The problem
The word "shoulder" occurs in some of the lines below; copy each of those lines.

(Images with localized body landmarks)
|---|

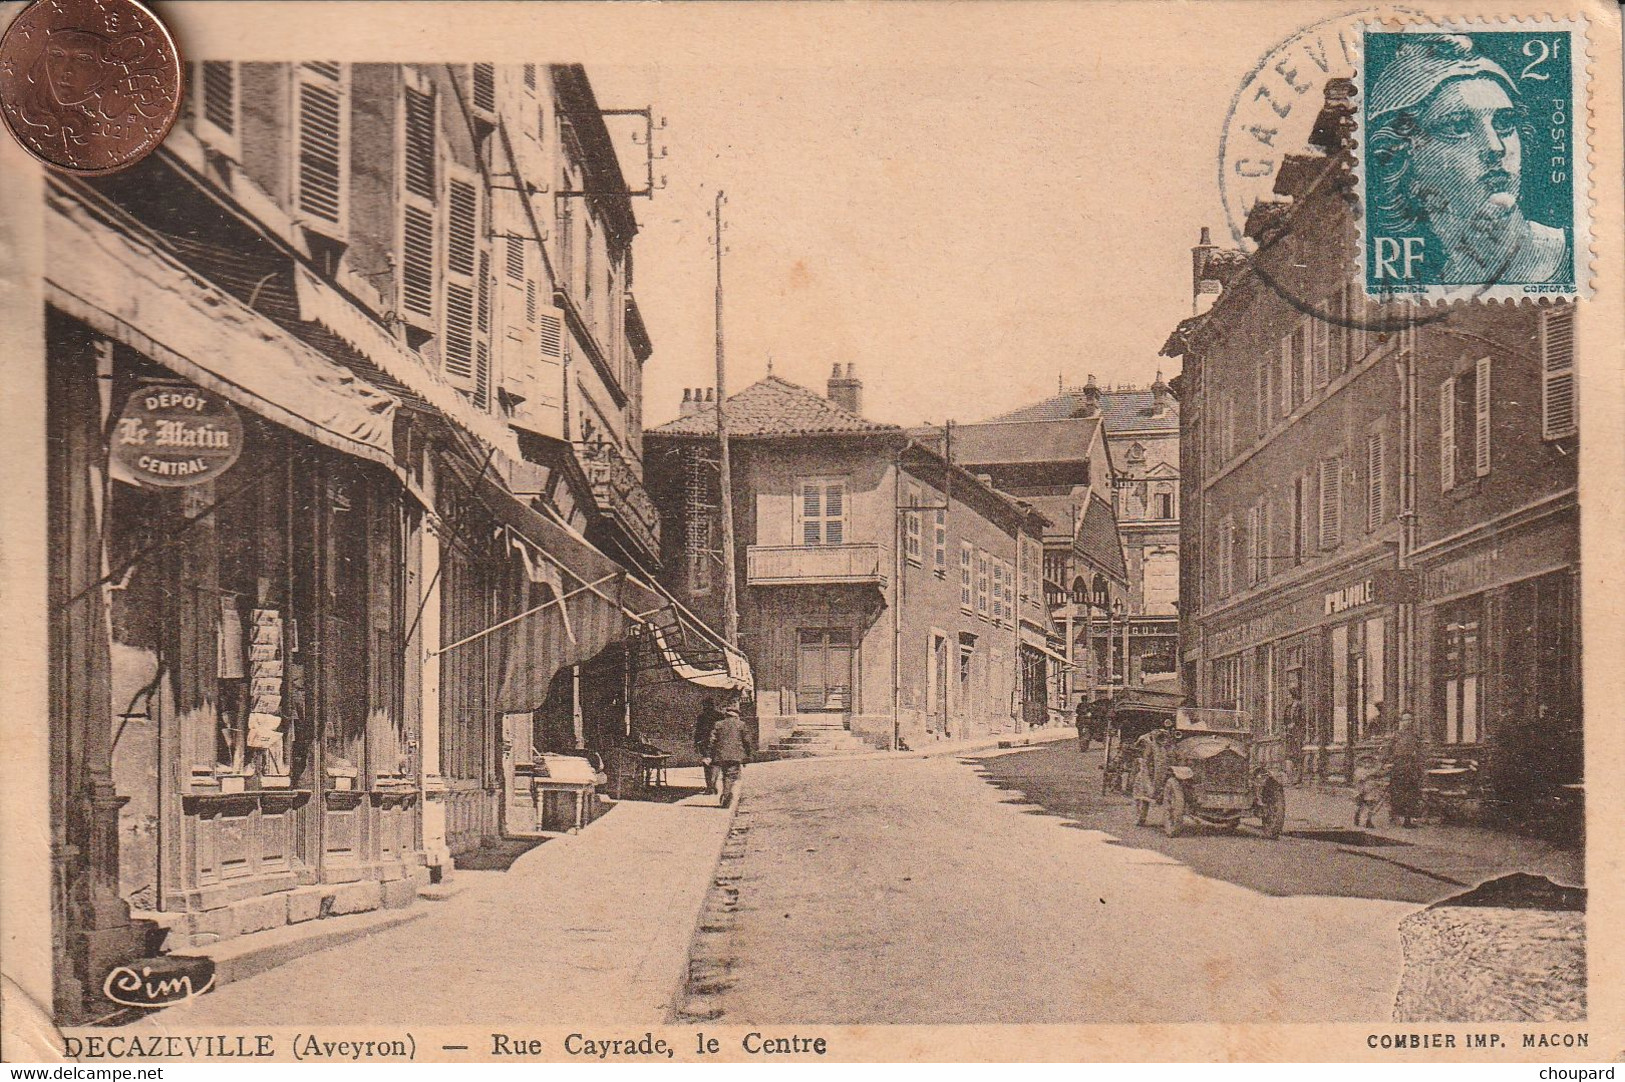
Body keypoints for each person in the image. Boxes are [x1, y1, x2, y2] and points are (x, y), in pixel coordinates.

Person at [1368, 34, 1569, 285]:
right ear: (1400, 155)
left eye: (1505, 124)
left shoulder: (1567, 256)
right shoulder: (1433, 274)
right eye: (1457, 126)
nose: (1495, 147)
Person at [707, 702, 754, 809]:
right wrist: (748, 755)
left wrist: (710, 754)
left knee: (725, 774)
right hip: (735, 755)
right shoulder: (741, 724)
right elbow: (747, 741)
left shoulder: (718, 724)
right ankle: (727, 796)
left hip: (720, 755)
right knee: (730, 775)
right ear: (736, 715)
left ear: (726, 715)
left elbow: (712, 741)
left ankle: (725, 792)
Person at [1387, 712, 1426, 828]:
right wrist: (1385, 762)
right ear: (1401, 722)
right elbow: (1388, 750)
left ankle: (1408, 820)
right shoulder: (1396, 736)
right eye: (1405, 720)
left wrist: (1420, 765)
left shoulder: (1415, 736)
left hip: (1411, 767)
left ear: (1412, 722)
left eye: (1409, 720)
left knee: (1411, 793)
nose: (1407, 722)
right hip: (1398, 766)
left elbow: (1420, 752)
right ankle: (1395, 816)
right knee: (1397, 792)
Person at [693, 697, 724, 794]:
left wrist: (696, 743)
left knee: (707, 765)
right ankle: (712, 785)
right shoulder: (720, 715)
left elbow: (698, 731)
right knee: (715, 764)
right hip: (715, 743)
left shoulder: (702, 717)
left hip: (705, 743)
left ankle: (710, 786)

|---|

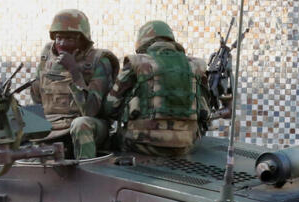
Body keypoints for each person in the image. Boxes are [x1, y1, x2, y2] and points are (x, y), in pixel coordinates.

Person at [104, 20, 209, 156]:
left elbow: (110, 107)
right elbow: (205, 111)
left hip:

|---|

Answer to the problem
left shoulder: (1567, 256)
right shoulder: (1433, 274)
right shoulder: (741, 724)
left shoulder: (718, 724)
right shoulder: (1396, 736)
left shoulder: (1415, 736)
right shoulder: (720, 715)
left shoulder: (702, 717)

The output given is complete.